Variable 1: U.N. Security Council Reform
Based on current trends, relations among the P5 risk moving from dysfunction to total paralysis over the coming years. Besides their opposing interests in the realm of high-level geopolitics, the Security Council may prove consistently unable to adopt resolutions on issues such as peacekeeping, sanctions, and punishment for war crimes. Cardinal norms of international peace and security (e.g., sovereignty, territorial integrity, and respect for international law) appear likely to remain subject to contested interpretations, even if they continue to enjoy nominal support.
The world is currently witnessing the proliferation of armed conflicts, a descent into great power competition, and mounting violations of international norms. Under these conditions, prospects for a universal order based on shared principles of global governance will become increasingly remote. And as mutual recriminations mount, there is a growing sense that the international order is reaching a tipping point.
Yet despite the sharp — and seemingly sharpening — differences exhibited in today’s international community, we must not forget the extent to which states still hold shared interests when it comes to preserving multilateralism and the role of the U.N. Security Council. Established powers have an interest in preserving the Security Council, given the avenues of influence it provides them. For their part, rising powers adamantly demand Security Council reform, but still prefer it to be preserved as a forum for advancing their interests and mitigating conflict rather than have it drift into irrelevance. But structural and working methods reforms are urgently needed if the U.N. is to preserve its status as the premier forum for upholding international peace and security.
To that end, before the end of 2025, U.N. member states should vote to initiate a review of the U.N. Charter. According to Article 109 of the Charter, the decision to hold such a review can be taken with the support of two-thirds of General Assembly members and any nine Security Council members, and is not subject to a veto.
____
Pick up the passage above on U.N. Security Council reform after its final sentence and carry it forward.

Data ::
____
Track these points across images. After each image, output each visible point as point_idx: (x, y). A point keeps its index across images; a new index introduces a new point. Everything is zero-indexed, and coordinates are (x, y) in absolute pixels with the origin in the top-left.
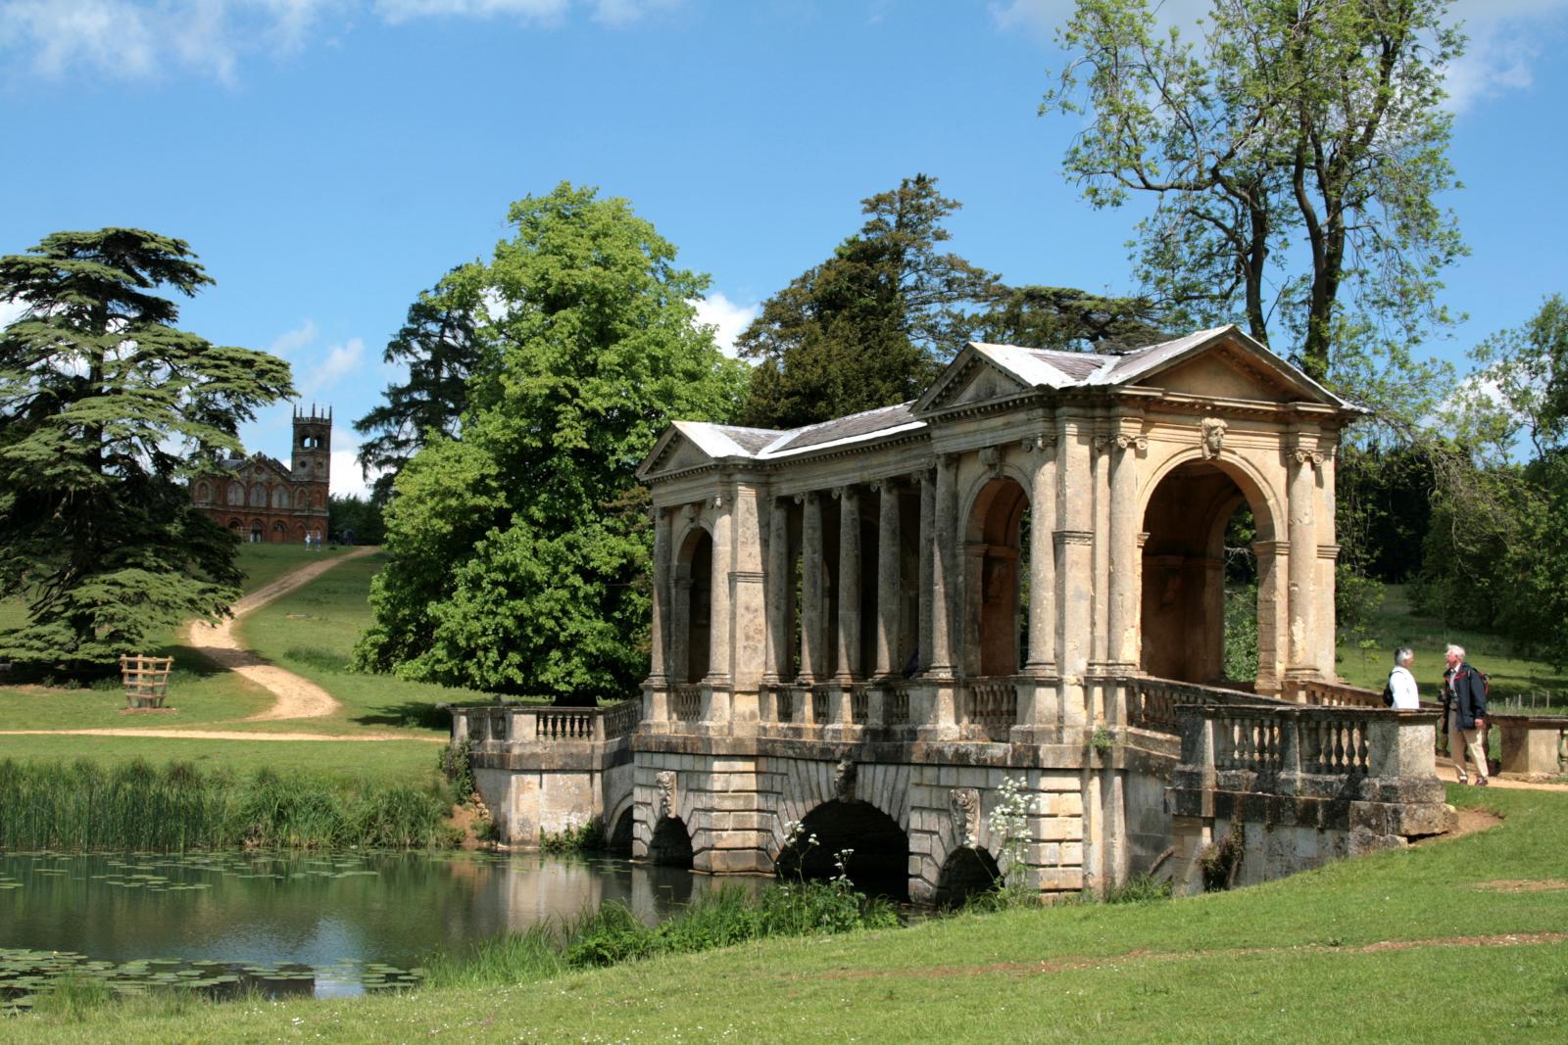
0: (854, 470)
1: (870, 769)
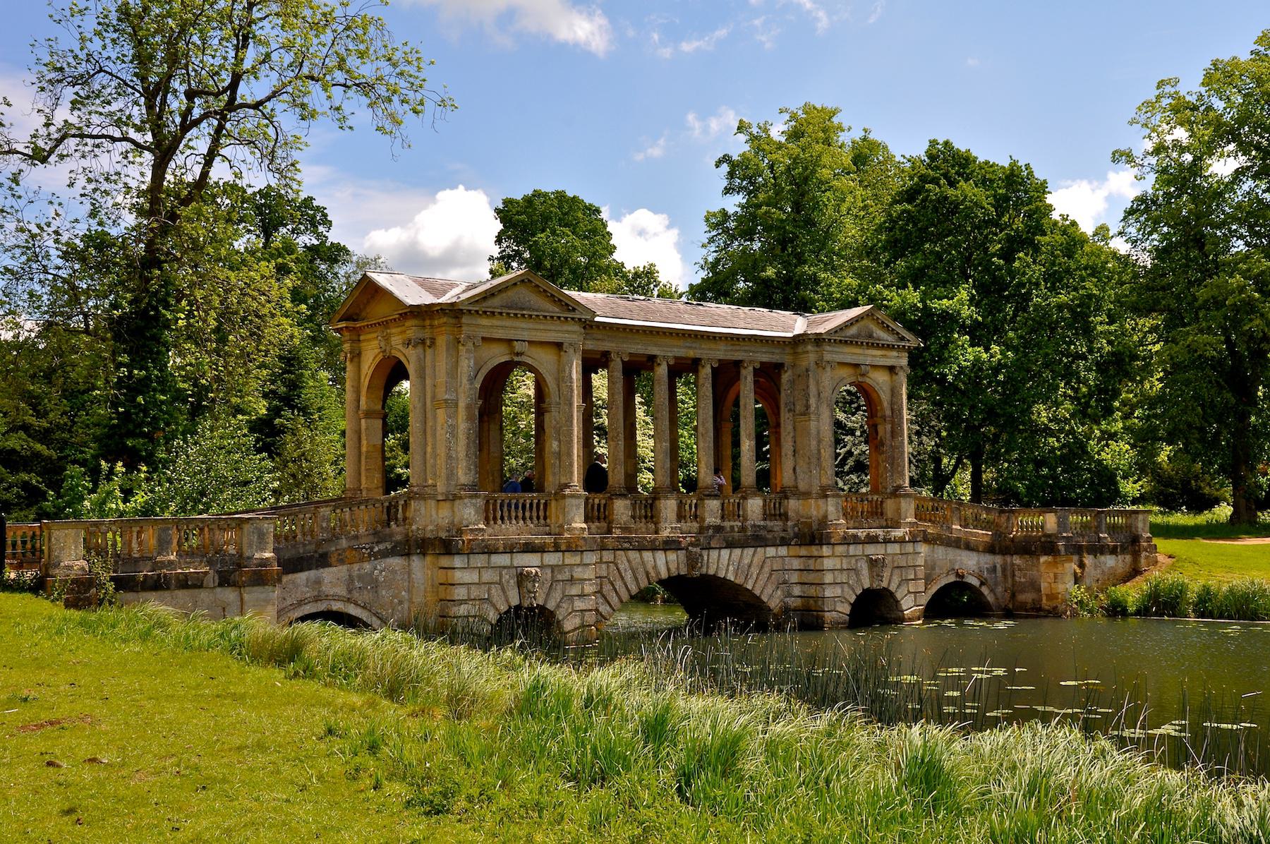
____
Reply to the exercise ::
In the course of this review, U.N. member states should consider backing the compromise proposals outlined below, which have been designed to be equitable to all regions and broadly acceptable to the current P5. These proposals are mutually reinforcing but are not strictly interdependent — the adoption of any of them would be a welcome development. Indeed, if the P5 are not prepared to countenance some of the proposed modifications to their veto privileges, then this may increase political pressure for them to accept proposals for reforming the composition of the Security Council.
The drafting process and adopted text of the Pact for the Future has made clear that reforming the Security Council remains a priority for member states. The proposals outlined below carry forward several priorities identified during negotiations over the draft, including improving the representation of Africa, Asia and the Pacific, and Latin America and the Caribbean; enlarging the Council in a fashion that improves the representation of small- and medium-sized states; finding an agreement on the question of the categories of membership; balancing representativeness and effectiveness; limiting the scope and use of the veto; and including a review clause to ensure that the Security Council remains fit for purpose over time.
In addition to the proposals outlined below, amendments to the U.N. Charter should explicitly account for the importance of issues of planetary concern, making clear that the remit of the international community’s most inclusive body is no longer limited to issues of international or even global scope.
Proposal 1: Reforming the composition of the U.N. Security Council
Two specific reforms to the composition of the UNSC should be envisaged. First, given the growth in the number of countries of global influence since 1945, the number of permanent members should be increased. Second, a new semi-permanent category of members should be created to reflect the proliferation of countries of regional influence. The existing category of 10 elected members would remain untouched.
The creation of three categories of states on the Security Council does not signal that multipolarity should be equated with hierarchy. Rather, the purpose of this reform is to create a “win-win-win” formula through which countries of global influence, countries of regional influence and smaller countries can all improve their position in the institutional architecture of the international order.
The proposed reforms would result in a total of 23 seats on the Council — eight permanent, five semi-permanent, and 10 elected members — a manageable number not considerably higher than the current 15 and therefore more likely to win political approval. Of these 23 members, 14 affirmative votes should be required for the adoption of a UNSC resolution — a roughly equivalent share to the current nine out of 15.
- First, early in the Charter reform process, a critical mass of U.N. member states should agree to add three new permanent members to the Security Council: one from Asia and the Pacific, one from Africa, and one from Latin America and the Caribbean. These new permanent members should be elected by the General Assembly in a vote held two years after member states agree on this formula.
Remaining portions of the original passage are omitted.